I am definitely guilty of expecting my husband (D) to be perfect and I am guilty of putting him on a pedestal so high that when he dares to be human or dares to make a mistake and that when it comes crashing down, I feel betrayed and react like a raging bull.
However, something I have learned this past year is that just like I am not perfect, neither is my husband. No matter how much I want him to be the one who knows me inside and out, who knows exactly what I am thinking and feeling and who knows exactly the right thing to say every time, he cannot be that person. The truth is, he is just as broken, sinful and imperfect as I am. He cannot and will never complete me.
Sometimes we get stuck, we misunderstand each other and we miss each other’s perspectives. Most of the time I am pretty stubborn and hard-headed. My pride can get in the way of communicating and of building intimacy with D. Thankfully for me, I have a husband who loves and cares for me. He also knows not to talk to me when I am hungry or running on less than eight hours of sleep. Now do not get me wrong, D is an amazing person who day by day shows me a love and kindness that only he can. He also understands me most of the time (though not when I am moody) but he cannot save me.
How can someone who is as flawed, sinful and imperfect as my husband save me? We would have no chance!
If there is anything I have learnt in our first year of marriage, it is that only through the love of God and love of Jesus can I love other people.

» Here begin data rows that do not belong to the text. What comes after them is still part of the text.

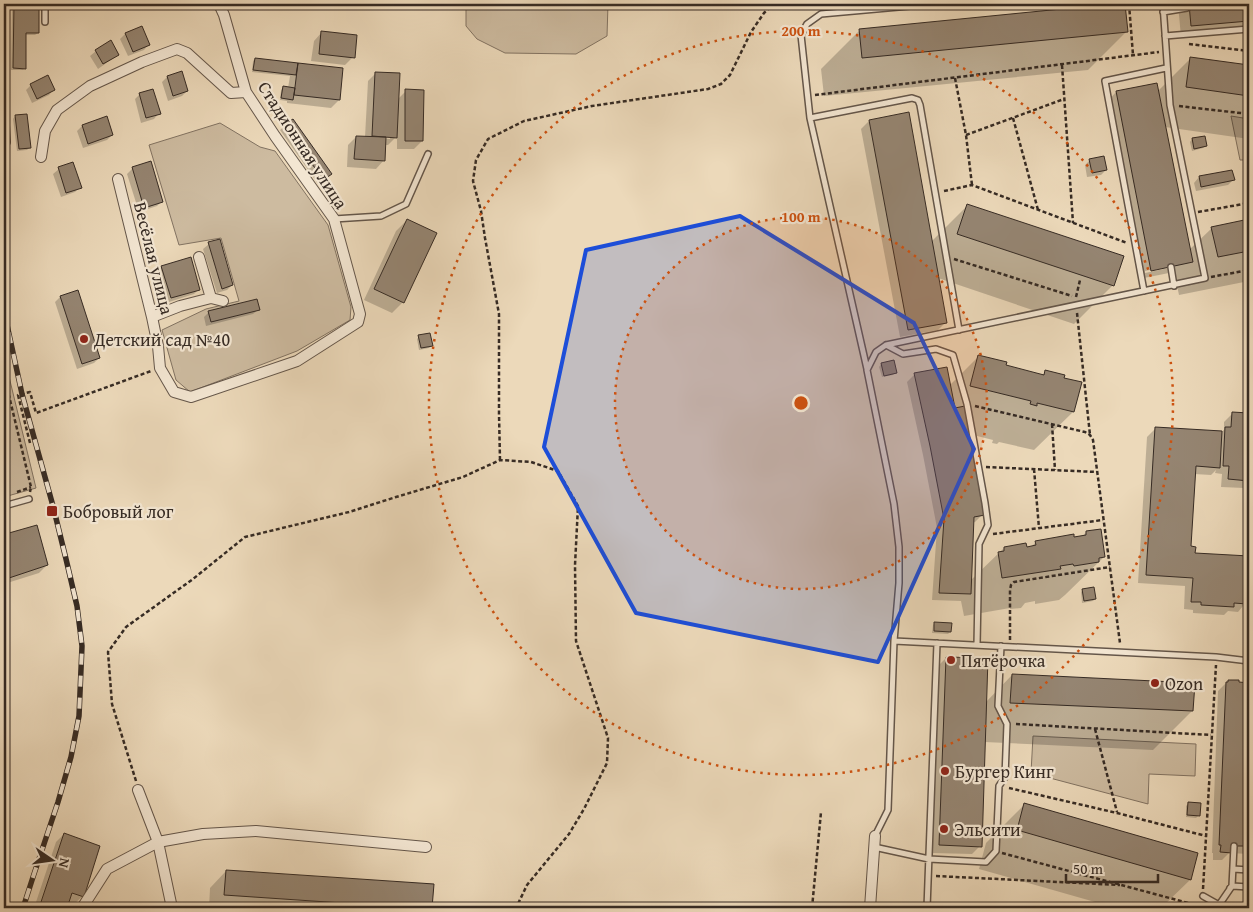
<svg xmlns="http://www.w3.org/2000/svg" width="1253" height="912" viewBox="0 0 1253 912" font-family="'Gentium Book Plus',serif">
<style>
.green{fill:#cdbba0;stroke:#827362}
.shadow{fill:#0003;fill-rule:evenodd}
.building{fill:#958572;stroke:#362b24}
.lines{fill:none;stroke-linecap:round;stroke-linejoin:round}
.service-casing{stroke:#64564a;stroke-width:8}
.minor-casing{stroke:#64564a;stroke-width:12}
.path{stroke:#362b24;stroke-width:2.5;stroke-dasharray:4 2.5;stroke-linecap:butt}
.service{stroke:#f3e6d2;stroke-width:5}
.minor{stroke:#f3e6d2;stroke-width:10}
.rail-casing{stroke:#362b24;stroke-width:5.5}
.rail{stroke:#f3e6d2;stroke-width:4;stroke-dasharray:11;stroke-linecap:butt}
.marked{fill:#1d4ed8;fill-opacity:0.2;stroke:#1d4ed8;stroke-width:4;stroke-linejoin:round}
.ring{fill:none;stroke:#cd5210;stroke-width:2.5;stroke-dasharray:2.5 5}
.poi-dot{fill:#8f2418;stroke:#f3e6d2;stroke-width:2}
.labels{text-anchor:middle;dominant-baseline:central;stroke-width:4.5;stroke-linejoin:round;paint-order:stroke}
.street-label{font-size:18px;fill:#362b24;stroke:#f3e6d2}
.poi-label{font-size:18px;fill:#362b24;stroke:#f3e6d2;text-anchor:start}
.centre{fill:#cd5210;stroke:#f3e6d2;stroke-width:2.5}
.ring-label{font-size:15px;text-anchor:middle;font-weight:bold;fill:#cd5210;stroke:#f3e6d2;stroke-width:4.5;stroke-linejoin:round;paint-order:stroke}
</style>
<rect width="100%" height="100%" fill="#ecd9ba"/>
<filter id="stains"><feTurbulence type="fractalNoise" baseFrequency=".004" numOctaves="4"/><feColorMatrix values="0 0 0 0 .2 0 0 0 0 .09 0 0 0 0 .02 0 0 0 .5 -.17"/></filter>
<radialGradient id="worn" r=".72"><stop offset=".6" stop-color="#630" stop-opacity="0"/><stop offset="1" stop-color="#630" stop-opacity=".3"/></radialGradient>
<!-- green -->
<path class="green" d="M466,4H608L607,36L576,54L505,53L477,39L466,26Z
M1231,116L1249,119V187L1244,160H1240Z
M220,123L260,147L275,151L328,225L351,307L350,320L297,351L190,392L176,380L162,330L206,309L239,301L221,238L179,245L149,145Z
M4,356L36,488L4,497Z
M1033,736L1196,744L1195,776L1149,774L1148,804L1031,773Z"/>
<!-- shadow -->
<path class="shadow" d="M12,4H38V33L35,35H25V68L23,70H11Z
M1124,4L1127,31L1088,70L824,96L821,69L860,30Z
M1178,4H1249V31L1181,37Z
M322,32L353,57L345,65L311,61L314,41Z
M125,34L149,44L144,50L128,56L120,39Z
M110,42L117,54L112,59L98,69L90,56L96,51Z
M1191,58L1249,66V139L1165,127L1189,250L1212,228L1249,220V281L1179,295L1174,272L1144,278L1108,101L1116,92L1156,84L1158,91ZM1173,265V267L1145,273V271Z
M255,59L342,69L339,100L331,108L287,103V101L280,100L281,90L283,88H288L290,76L252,72L253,61Z
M181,73L187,91L182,96L168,101L162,82L167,77Z
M376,73L398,99L406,91L422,141L414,149H397V136L388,145H385L384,160L376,169L347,167L348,145L356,137H365L368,81ZM380,136H390V139L380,138Z
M31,85L54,89L49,95L32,103L26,90Z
M140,94L159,113L154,119L141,123L135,99Z
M15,116L29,148L27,150L17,151L13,119Z
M869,121L931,242L968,205L1113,285L1074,324L938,278L946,322L938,330L900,337L861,129Z
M286,125L330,174L318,184L280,130Z
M82,126L112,135L107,140L83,148L77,131Z
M1192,139L1206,146L1203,148L1192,151L1190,142Z
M1090,160L1106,170L1101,175L1087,177L1085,165Z
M133,168L162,201L157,206L139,212L127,174Z
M59,169L80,187L75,192L61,197L53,174Z
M1199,177L1233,180L1228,185L1196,191L1194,183Z
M407,220L403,302L392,313L364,300L396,231Z
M209,244L232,285L227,290L217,293L203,249Z
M162,267L199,289L194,294L166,303L157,272Z
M77,291L99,358L94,363L77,369L55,302L60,297Z
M259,309L253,314L206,326L204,317L209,312Z
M419,337L431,346L429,348L419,350L417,339Z
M979,356L1005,366L1042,376L1046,371L1073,412L1034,450L999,442L997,444L992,443L993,440L969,434L983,514L975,522L972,523L970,581L1004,548H1030L1036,542L1082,537L1086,532L1104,557L1065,595L1059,600L1035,604V601L1025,603L1021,608L1010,609V608L964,616L961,601L932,600L937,528L923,455L907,382L915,374L949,386Z
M881,364L895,373L893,375L882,377L879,367Z
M1232,414L1249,415V496H1243L1244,488L1221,487L1222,474L1215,473L1216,470L1211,475L1194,474L1190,548L1194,554L1249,558V607L1243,606L1238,612L1228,611L1224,615L1193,613V610L1184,609L1185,586L1138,583L1147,437L1155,429L1221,432L1224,430V422Z
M10,534L47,565L39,573L4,584V540Z
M1083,590L1095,599L1093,601L1082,603L1081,592Z
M935,623L950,632L948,634L932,633L933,625Z
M946,658L986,702L1012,675L1192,711L1153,750L984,742L980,846L972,854L931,853L938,666Z
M1228,681L1238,684H1249V854L1229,853L1222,860H1213V853H1212L1218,691Z
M1025,804L1197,854L1190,880L1161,908H1116L979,869L986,843Z
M1188,804L1199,815L1196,818L1186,817V806Z
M64,834L83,896L74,904L68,902L66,908H34L56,842Z
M226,871L432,885L431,908H209L210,888Z"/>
<!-- building -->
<path class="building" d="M14,4H39V33H26V69L13,68Z
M1112,4H1125L1128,32L862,58L859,29Z
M1189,4H1249V21L1191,26Z
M142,26L150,45L133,52L125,33Z
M321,31L357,35L355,58L319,54Z
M111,40L119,55L103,64L95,50Z
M1190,57L1249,65V96L1186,87Z
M255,58L298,63L296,75L253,70Z
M298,63L343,68L340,100L294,95Z
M182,71L188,91L173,96L167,76Z
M375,72L400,73L397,138L372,136Z
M48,75L55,90L37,99L30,84Z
M1157,83L1193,262L1151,271L1116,91Z
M283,86L295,88L293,100L281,98Z
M153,89L161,114L146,118L139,93Z
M405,89L424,90L423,141H405Z
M909,112L947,323L908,330L869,120Z
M27,114L31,148L19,149L15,115Z
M107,116L113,135L88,144L82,125Z
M293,119L332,174L323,180L285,124Z
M356,136L386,137L385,161L354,159Z
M1205,136L1207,146L1194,149L1192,138Z
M1104,156L1107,170L1092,173L1089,159Z
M151,161L163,202L144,208L132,167Z
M73,162L82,188L66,193L58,167Z
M1232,170L1235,180L1201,187L1199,176Z
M967,204L1124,256L1114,286L957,234Z
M407,219L437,233L404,303L374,289Z
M1249,219V251L1218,257L1211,227Z
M220,239L233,285L222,289L208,242Z
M191,257L200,290L171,298L161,266Z
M78,290L100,358L82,364L60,296Z
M257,299L260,310L211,322L208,311Z
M430,333L433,346L421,348L418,335Z
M978,355L1007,362L1006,365L1044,375L1045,370L1065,375L1064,378L1082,382L1074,412L1037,403V406L1030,404L1031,401L970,386Z
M894,360L897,373L884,376L881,363Z
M947,367L955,408L965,406L985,515L974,517L971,594L939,593L944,519L930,446L914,373Z
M1232,412L1249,413V481L1228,479L1229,466H1223L1225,427H1231Z
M1155,427L1222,431L1220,468L1196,466L1191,546L1196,547L1195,553L1249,556V598H1247V604L1234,603V607L1201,605V602H1191L1193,578L1146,575Z
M37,525L48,565L9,578L4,561V544L9,533Z
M1101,529L1105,557L1099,558V562L1074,566L1073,564L1060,566L1061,569L1002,578L998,552L1004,551V547L1026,543L1027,547L1036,545L1035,541L1074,534V537L1086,535V531Z
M1094,587L1096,599L1084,601L1082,589Z
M934,622L952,623L951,632L934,631Z
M946,657L988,658L982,847L939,845Z
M1012,674L1195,683L1193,711L1010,703Z
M1228,680H1239V682L1249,683V846H1232V853L1220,852L1221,845H1219L1226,682H1228Z
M1188,802L1201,803L1200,816L1187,815Z
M1024,803L1198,853L1191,880L1017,830Z
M64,833L100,846L84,897L72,893L67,908H39Z
M226,870L434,884L432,908H401V907L224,895Z"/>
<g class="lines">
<!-- service casing -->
<g class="service-casing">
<path id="service" d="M45,4V22
M1163,4L1170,105L1205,278L886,345L876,352L867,370L894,504L899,547V583L894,641L1216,657L1249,661
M1163,12L1187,8
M1165,36L1249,29
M4,57L5,4
M4,92L7,142
M810,118L912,98L918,100L920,105L959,330
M334,219L381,216L406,204L428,154
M1171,267L1174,286
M1144,291L1105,81L1166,68
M886,345L903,354L936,349L953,355L967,404L985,503L988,525L979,544L977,645
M867,369L810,118L801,35L807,24L821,14L932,4
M4,506L29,499
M875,836L888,810L894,641
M874,847L929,859L986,862L996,851L999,786L1005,777L1007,724L998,706L1001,646
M1233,869L1249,870
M1230,888L1232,886L1249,887
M1203,896L1219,905
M927,908L937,643
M1219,908V905L1232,886L1234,846"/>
</g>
<!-- minor casing -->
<g class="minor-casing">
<path id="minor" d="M41,157L45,131L57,110L90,86L142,62L177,49L187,53L231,93L246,92
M118,179L152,317L158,346L160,368L174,392L191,397L297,361L358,322L360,314L334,219L275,136L246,92L224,15L219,4
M199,257L211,298
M152,317L180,306L211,298L223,301
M138,790L158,842L172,908
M82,908L107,869L158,842L203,834L256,831L426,847
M870,908L875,836"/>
</g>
<!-- path -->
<path class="path" d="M1129,4L1133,55
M1189,44L1249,51
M1062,65L1073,223
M955,78L966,135L972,185
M815,95L1159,52
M1179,106L1249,114
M1013,118L1038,210
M966,135L1064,99
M944,191L972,185L1127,243
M1198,212L1249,203
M954,259L1072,296
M1211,277L1249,270
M1076,297L1080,280
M1077,313L1090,435
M4,375L31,487L30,492
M975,406L1085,432L1090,435L1093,440L1120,643
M1052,424L1055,470
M30,443L18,395L30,392L36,413L151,371
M500,460L499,414V314L485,238L481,211L473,181L476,160L488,139L524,121L592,106L708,89L721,84L730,75L751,32L764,13L773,4
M986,467L1097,472
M1034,469L1039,528
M17,492L31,487
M993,534L1103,520
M1010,640V590L1011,585L1014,582L1110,567
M1016,724L1211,735
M1095,729L1117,812
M136,781L112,704L108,652L126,627L193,579L245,537L349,512L396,497L463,477L500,460L531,462L558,471L578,506L575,565L576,641L608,738L607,763L584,809L569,834L527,885L516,908
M1009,788L1117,813L1206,836
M1002,853L1203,907V905
M936,876L1120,885
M1203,889L1216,665
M812,908L821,812"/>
<!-- service -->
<use href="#service" class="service"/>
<!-- minor -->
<use href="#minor" class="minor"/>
<!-- rail casing -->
<g class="rail-casing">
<path id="rail" d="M4,311L22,394L53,506L66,559L77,606L82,646L79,716L71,757L58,802L34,874L23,908"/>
</g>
<!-- rail -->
<use href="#rail" class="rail"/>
</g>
<!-- marked area -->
<path class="marked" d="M740,216L914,323L974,449L878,662L636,613L544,447L586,250Z"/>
<!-- distance rings -->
<circle cx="801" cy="403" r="186" fill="#cd5210" fill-opacity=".12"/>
<g class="ring">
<circle cx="801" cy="403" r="186"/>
<circle cx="801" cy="403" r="372"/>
</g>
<!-- markers -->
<g class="poi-dot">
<circle cx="84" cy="339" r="5"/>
<rect x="46" y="505" width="12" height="12" rx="2.5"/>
<circle cx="951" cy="660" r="5"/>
<circle cx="1155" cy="683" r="5"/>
<circle cx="945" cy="771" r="5"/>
<circle cx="944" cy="829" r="5"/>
</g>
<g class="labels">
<!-- street labels -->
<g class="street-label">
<text transform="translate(303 145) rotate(57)">Стадионная улица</text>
<text transform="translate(154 258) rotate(76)">Весёлая улица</text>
</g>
<!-- poi labels -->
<g class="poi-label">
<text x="94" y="339">Детский сад №40</text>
<text x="63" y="511">Бобровый лог</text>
<text x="961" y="660">Пятёрочка</text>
<text x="1165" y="683">Ozon</text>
<text x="955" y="771">Бургер Кинг</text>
<text x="954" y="829">Эльсити</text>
</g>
</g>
<circle cx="801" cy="403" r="8" class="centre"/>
<g class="ring-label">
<text x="801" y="36">200 m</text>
<text x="801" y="222">100 m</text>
</g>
<!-- margin -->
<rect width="1253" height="912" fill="none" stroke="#ecd9ba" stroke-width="20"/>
<rect x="5" y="5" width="1243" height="902" fill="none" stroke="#362b24" stroke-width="2.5"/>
<rect x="10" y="10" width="1233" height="892" fill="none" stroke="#362b24"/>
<!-- north arrow -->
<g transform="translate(52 860) rotate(103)" stroke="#f3e6d2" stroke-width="4" paint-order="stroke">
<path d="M0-4L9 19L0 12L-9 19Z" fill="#362b24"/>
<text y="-8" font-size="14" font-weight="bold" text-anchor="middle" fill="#362b24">N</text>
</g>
<!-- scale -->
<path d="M1066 874v8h92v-8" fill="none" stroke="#362b24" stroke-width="2.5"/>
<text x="1073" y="874" font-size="15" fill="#362b24" stroke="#f3e6d2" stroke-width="4" paint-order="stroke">50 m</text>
<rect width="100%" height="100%" filter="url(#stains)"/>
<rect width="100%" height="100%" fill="url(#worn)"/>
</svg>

“Love is patient, love is kind. It does not envy, it does not boast, it is not proud. It does not dishonour others, it is not self-seeking, it is not easily angered, it keeps no record of wrongs.
Love does not delight in evil but rejoices with the truth. It always protects, always trusts, always hopes, always perseveres.
Love never fails. But where there are prophecies, they will cease; where there are tongues, they will be stilled; where there is knowledge, it will pass away.”
[1 Corinthians 13: 4-8]
God’s love is pure and unconditional. It is also unwavering, unlike my love which picks and chooses when it manifests. It is only when I choose to love God and choose to let the Holy Spirit work on my selfishness and my pride, that I can truly love others, including my husband. The verses above paint a clear picture of God’s love for us. His love is an example for me to follow, not just when D does sweet things like taking the trash out or making me endless cups of tea but also when he makes mistakes or annoys me and needs to be shown grace.
It would also be a joke to think I can love using my own ability (D can certainly testify that I cannot). As much as I like to think of myself as a completely selfless woman, always right and never wrong, I am just not. And you know what? That is okay, well sometimes, because Jesus does not expect me to be all those things. He loved me and called me to him despite my failings to love unconditionally and he made me righteous. He restores me and changes me to become all the things that he is: patient, kind, humble and so on.
So, my husband is not my hero and I would not want him to be because I have Jesus who is my number 1, my hero, my saviour and the one I choose to love and trust and put all my hopes in first and foremost.